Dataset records
· · · · ·

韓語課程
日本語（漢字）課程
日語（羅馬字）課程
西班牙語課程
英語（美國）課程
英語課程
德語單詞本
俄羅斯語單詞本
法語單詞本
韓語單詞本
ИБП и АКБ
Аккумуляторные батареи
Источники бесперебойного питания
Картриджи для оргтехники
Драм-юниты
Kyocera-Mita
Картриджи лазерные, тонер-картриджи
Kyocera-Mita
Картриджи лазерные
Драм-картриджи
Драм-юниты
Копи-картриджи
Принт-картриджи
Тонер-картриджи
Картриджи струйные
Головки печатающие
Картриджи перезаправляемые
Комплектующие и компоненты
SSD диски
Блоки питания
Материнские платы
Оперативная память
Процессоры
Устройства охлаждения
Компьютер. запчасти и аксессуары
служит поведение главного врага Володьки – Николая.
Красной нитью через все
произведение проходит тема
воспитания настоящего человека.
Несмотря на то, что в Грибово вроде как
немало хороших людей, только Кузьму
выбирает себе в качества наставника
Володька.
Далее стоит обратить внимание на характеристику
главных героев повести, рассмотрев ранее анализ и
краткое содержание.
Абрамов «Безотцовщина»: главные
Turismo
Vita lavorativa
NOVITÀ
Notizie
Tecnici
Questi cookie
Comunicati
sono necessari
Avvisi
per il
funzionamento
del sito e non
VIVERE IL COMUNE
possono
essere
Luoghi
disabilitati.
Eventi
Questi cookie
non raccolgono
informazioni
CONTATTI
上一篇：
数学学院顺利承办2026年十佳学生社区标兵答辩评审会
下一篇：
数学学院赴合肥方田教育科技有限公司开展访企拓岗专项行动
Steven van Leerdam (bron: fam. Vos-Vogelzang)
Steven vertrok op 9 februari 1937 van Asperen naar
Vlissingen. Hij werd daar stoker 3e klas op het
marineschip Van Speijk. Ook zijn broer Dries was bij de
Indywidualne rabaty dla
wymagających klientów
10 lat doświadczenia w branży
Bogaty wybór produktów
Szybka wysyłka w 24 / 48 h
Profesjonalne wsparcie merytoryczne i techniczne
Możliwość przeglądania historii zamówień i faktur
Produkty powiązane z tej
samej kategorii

· · · · ·

(What is needed) Scan the records for the word "лазерные". Copy each line where it turns up.

(Completed task)
Картриджи лазерные, тонер-картриджи
Картриджи лазерные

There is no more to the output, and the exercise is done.